Personal information
- Full name: Adam Campbell
- Date of birth: 1 January 1995 (age 31)
- Place of birth: North Shields, England
- Height: 5 ft 7 in (1.70 m)
- Positions: Striker; winger;

Team information
- Current team: South Shields
- Number: 27

Youth career
- Wallsend Boys Club
- 2005–2012: Newcastle United

Senior career*
- Years: Team / Apps / (Gls)
- 2012–2015: Newcastle United / 3 / (0)
- 2013: → Carlisle United (loan) / 1 / (0)
- 2014: → St Mirren (loan) / 11 / (2)
- 2014: → Fleetwood Town (loan) / 2 / (0)
- 2014: → Hartlepool United (loan) / 2 / (0)
- 2015: → Gateshead (loan) / 8 / (3)
- 2015–2017: Notts County / 73 / (8)
- 2017–2019: Morecambe / 25 / (1)
- 2018–2019: → Carlisle United (loan) / 13 / (0)
- 2019–2021: Darlington / 43 / (19)
- 2021–2023: Gateshead / 83 / (25)
- 2023–2024: Crawley Town / 42 / (7)
- 2024–2026: Hartlepool United / 70 / (7)
- 2026–: South Shields / 6 / (2)

International career
- 2011: England U16 / 1 / (0)
- 2012: England U17 / 3 / (1)
- 2013: England U19 / 5 / (0)

= Adam Campbell (footballer, born 1995) =

English footballer (born 1995)

Adam Campbell (born 1 January 1995) is an English professional footballer who plays as a striker for National League North club South Shields.

He played in the Premier League for Newcastle United, in the Scottish Premiership for St Mirren, in the Football League for Carlisle United, Fleetwood Town, Hartlepool United, Notts County and Morecambe, and in the National League North for Darlington. He represented England at under-16, under-17 and under-19 levels.

==Club career==

===Newcastle United===
Campbell was born in North Shields and attended St Bernadette's R.C Primary School in Wallsend as well as St Thomas More R.C High School in North Shields from 2006 to 2011. He is a product of Wallsend Boys Club.

Campbell won the Most Valuable Player award at the 2010 Nike Cup at Old Trafford. In addition, Campbell was named Premier Player of the Tournament at the 2012 Milk Cup.

He made his competitive debut against Atromitos in the UEFA Europa League on 23 August 2012, aged 17 years and 236 days, becoming the youngest player to play for Newcastle in European competition. Campbell made his Premier League debut for Newcastle United on 10 March 2013, taking up a position on the left wing. He came off the bench late in the second half in a 2–1 win against Stoke City, making a pass to Sylvain Marveaux who assisted Papiss Cissé for the winner.

====Loan spells====
Campbell scored both Newcastle goals in a 2–1 win in a pre-season friendly against Gateshead in August 2013. On 15 August, Campbell joined Carlisle United on a one-month loan. He made his debut two days later, coming on at half-time in a 4–0 loss to Coventry City. Later that month, he was recalled from his loan. Campbell joined Scottish Premiership club St Mirren on 1 January 2014 on loan until the end of the season. He scored on his debut the next day in a 2–1 defeat away to Kilmarnock, and ended his loan spell with 12 appearances and two goals. On 7 August 2014, Campbell joined League One club Fleetwood Town on a one-month loan. He failed to score in four appearances for the club. Campbell was loaned to League Two club Hartlepool United for a month on 21 November, and made two league appearances without scoring. On 16 January 2015, Campbell and Callum Roberts signed for Gateshead on a 28-day youth loan. Two days later, he scored both goals on his debut in a 2–0 win over Nuneaton Town.

Saved data entries:
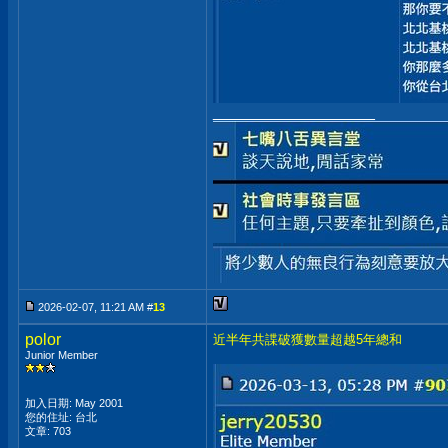
__________________
2026-02-07, 11:21 AM #
13
polor
近半年共諜破獲數量超越5年總和
Junior Member
加入日期: May 2001
您的住址: 台北
文章: 703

▶ _Required action 1_
Sum up the Adam Campbell profile in two sentences.
▶ _Required action 2_
Using the Adam Campbell profile, decide whether each statement is true, answering yes or no and quoting the words that settle it.
(a) Campbell made his competitive debut against Atromitos.
(b) Campbell's Carlisle United side won on his debut for them.
(c) Campbell joined Gateshead on loan together with Callum Roberts.
▶ _Required action 3_
Please answer these questions from the Adam Campbell profile.
(a) How tall is Campbell?
(b) What award did Campbell win at the 2010 Nike Cup?
(c) Which team did Gateshead beat in Campbell's debut for them in 2015?

▶ _Output 1_
Adam Campbell, born in North Shields on 1 January 1995, is an English professional footballer who plays as a striker for National League North club South Shields and represented England at under-16, under-17 and under-19 levels. A product of Wallsend Boys Club, he became the youngest player to play for Newcastle United in European competition and later went out on loan to clubs including Carlisle United, St Mirren, Fleetwood Town, Hartlepool United and Gateshead.

▶ _Output 2_
(a) Yes: "He made his competitive debut against Atromitos in the UEFA Europa League on 23 August 2012"
(b) No: "coming on at half-time in a 4–0 loss to Coventry City"
(c) Yes: "Campbell and Callum Roberts signed for Gateshead on a 28-day youth loan"

▶ _Output 3_
(a) 5 ft 7 in (1.70 m)
(b) The Most Valuable Player award
(c) Nuneaton Town